How many of us were not moved by the Tamil flick ‘Angadi Theru’ that was a candid picturization from the floors of certain departmental stores and showrooms in Chennai that employed high school dropouts from backward districts, in hoards. Paid meagre wages, bunched together in pigeonhole living places and fed substandard rations with no privacy for showering or even a square inch of personal space , the young girls and boys in their teens and twenties had to stand for hours upto twelve or fifteen day after day, for years, with their paychecks directly mailed to their BPL families back home. Tragedy is, there is an endless crowd willing and waiting to slip into their shoes if they quit, even today in the real world. I couldn’t help wondering how the business owners did not slap the producers of the picture with a libel suit. There is a character in the film of a middle aged man with swollen legs due to gangrene owing to years of living on foot working for these multistoried cavernous shopping malls with not even adequate or well placed safety exits in case of an emergency. The critically acclaimed film went on to win quite a few awards for the year. In one of my previous blog posts years back, I have highlighted their never ending trauma. At the end of the day, they retire in their thirties, having paid with their health for short term gains, frustrated and unfit for employment elsewhere.

But long before the movie happened, I understood from teachers on supervision posted for board examinations about the hardship they faced, even if for a very brief duration such as the length of the exam hours. Three hours on foot without a seating for the lady teachers in their forties and fifties was no easy task. While they were supervising candidates sitting for examination, they were overseen by an official on rounds checking whether the teachers rested their backs on the one single table provided in the exam hall! Personally I had experienced this difficulty when I opted to supervise a batch of exams in my early twenties for a correspondence course graduate degree exam. There were plenty of electives and therefore I had a fifteen day serving duty. Even in such an young and fit age, walking the hall without a single moment of respite was difficult for me. I could understand the board exam supervising teachers’ predicament. Like general election duties (or juror duties), in India, no teacher serving a state/central board school can refuse supervision duties for board exams (or even paper evaluation duties) that are mandatory (although on rotation basis picked by management/government). It is the middle aged women teachers who are hit most by the rule. There has to be a concession to their age. Oral advice can be given to supervisors to remain on foot as much as possible. However, I am not certain about the current scene.
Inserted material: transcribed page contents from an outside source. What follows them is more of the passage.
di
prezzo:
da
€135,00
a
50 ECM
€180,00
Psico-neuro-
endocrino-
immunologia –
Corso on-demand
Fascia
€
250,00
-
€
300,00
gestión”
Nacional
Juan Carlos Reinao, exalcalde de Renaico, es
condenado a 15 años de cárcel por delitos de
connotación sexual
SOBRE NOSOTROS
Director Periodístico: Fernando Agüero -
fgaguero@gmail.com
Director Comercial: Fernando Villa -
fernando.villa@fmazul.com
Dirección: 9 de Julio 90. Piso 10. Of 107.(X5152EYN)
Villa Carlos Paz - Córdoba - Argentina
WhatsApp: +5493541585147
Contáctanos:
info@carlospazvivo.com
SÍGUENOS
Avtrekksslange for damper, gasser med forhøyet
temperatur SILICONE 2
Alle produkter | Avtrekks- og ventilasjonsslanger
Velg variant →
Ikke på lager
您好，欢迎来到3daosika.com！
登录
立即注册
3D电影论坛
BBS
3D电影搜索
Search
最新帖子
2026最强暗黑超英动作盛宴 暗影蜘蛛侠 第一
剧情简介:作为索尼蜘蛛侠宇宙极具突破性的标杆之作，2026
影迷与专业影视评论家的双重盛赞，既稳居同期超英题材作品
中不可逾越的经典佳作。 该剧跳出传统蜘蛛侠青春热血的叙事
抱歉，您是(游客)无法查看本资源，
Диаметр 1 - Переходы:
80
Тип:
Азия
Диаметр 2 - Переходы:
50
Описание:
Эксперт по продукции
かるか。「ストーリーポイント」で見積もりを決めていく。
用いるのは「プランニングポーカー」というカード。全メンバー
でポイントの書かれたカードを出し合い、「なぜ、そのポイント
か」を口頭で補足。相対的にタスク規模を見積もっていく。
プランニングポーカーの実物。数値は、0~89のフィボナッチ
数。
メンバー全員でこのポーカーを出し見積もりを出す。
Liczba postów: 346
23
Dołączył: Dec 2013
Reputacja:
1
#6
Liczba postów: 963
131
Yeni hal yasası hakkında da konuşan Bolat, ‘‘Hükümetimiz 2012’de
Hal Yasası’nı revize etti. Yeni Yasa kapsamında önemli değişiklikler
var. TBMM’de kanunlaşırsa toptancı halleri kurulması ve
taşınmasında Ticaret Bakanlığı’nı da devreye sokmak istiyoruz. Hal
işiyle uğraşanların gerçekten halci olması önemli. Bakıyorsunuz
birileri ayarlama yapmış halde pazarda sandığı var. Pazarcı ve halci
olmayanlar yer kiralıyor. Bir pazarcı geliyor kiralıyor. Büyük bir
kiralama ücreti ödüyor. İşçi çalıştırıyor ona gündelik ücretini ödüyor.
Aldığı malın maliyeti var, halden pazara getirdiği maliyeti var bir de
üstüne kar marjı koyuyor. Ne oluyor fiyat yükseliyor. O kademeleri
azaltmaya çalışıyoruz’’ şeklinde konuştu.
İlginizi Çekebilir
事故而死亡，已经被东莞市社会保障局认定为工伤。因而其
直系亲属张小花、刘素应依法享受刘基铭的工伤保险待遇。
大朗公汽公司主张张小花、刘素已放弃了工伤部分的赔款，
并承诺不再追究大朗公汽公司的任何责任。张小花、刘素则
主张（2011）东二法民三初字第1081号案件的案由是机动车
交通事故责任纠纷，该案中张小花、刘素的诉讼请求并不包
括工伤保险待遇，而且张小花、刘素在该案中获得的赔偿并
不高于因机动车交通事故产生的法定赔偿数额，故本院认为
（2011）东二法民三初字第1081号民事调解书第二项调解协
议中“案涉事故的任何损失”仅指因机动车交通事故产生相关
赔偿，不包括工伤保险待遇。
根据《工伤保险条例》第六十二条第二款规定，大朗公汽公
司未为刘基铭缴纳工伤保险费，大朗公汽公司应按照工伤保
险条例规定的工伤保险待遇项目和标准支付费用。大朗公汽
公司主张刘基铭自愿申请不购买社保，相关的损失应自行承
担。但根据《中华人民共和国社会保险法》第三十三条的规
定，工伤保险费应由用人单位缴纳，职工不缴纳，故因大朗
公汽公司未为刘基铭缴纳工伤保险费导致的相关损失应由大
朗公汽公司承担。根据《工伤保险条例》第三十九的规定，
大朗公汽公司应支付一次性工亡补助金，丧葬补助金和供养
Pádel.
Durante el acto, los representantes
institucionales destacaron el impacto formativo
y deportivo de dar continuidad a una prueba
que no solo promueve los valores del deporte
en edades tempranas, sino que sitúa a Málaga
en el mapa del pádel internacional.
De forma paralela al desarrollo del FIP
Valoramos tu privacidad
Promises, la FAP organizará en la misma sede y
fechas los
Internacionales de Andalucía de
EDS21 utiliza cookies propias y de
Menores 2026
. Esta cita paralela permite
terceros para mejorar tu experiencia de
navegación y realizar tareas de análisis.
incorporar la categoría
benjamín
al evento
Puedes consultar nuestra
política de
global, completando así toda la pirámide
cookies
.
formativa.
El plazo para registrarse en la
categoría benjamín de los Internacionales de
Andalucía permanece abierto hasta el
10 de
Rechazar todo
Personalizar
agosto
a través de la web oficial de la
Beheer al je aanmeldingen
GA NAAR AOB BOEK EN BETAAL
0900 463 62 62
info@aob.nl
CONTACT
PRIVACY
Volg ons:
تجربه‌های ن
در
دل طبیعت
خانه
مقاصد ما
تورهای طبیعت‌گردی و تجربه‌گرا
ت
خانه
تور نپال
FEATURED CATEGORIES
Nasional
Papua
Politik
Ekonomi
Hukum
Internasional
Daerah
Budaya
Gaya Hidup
Finally we have an ordinance that is coming to the rescue of these hapless showroom workers who have to be on their feet for more than twelve hours a day, six days a week. What a boon this is to women workers especially. These young girls are in their most fertile age. I always wondered how the girls would manage their cycles standing whole day long without a minute to sit down. Imagine the harm they could be doing to themselves, their internal organs like kidneys and uterus. I am not sure whether the gangrene character in Angadi Theru was based on a real life victim. But I am somehow inclined to believe him.
Providing seating to your serving staff is such a basic requirement. Work ethic. Employers are obligated to extend such a provision for their workers who mint profit for them, at least on humanitarian grounds. Denial of these rudimentary comforts are in gross violation of human rights. Finally such a sensitive issue has found a solution with the Tamil Nadu government introducing a bill that bestows the right to sit on store employees. There would be no necessity for enforcing such a law, if only the showroom owners had had an ounce of basic decency. What kind of ruthless money making machines do we have in our midst. Profiteering at any cost, with not a bother for staff welfare. Grotesque capitalism for you here.
I don’t expect our desi news channels to report the news just as they never reported the introduction of OBC Archakas and female Oduvar in our Agama temples. Good Gandhi and EVR Periyar did not have to face these hypocritic brigades as well to fight for equality among fellow humans.